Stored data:
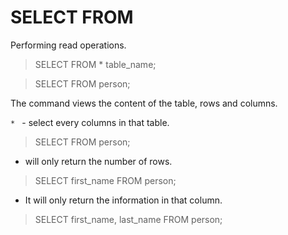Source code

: # SELECT FROM 
Performing read operations.

> SELECT FROM * table_name;

> SELECT FROM person;

The command views the content of the table, rows and columns. 

`* ` - select every columns in that table. 

> SELECT FROM person;

- will only return the number of rows. 

> SELECT first_name FROM person;

- It will only return the information in that column. 

> SELECT first_name, last_name FROM person;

— Required work —
Please state how many lines in the data contain the word "will", giving only that number.

— Response —
2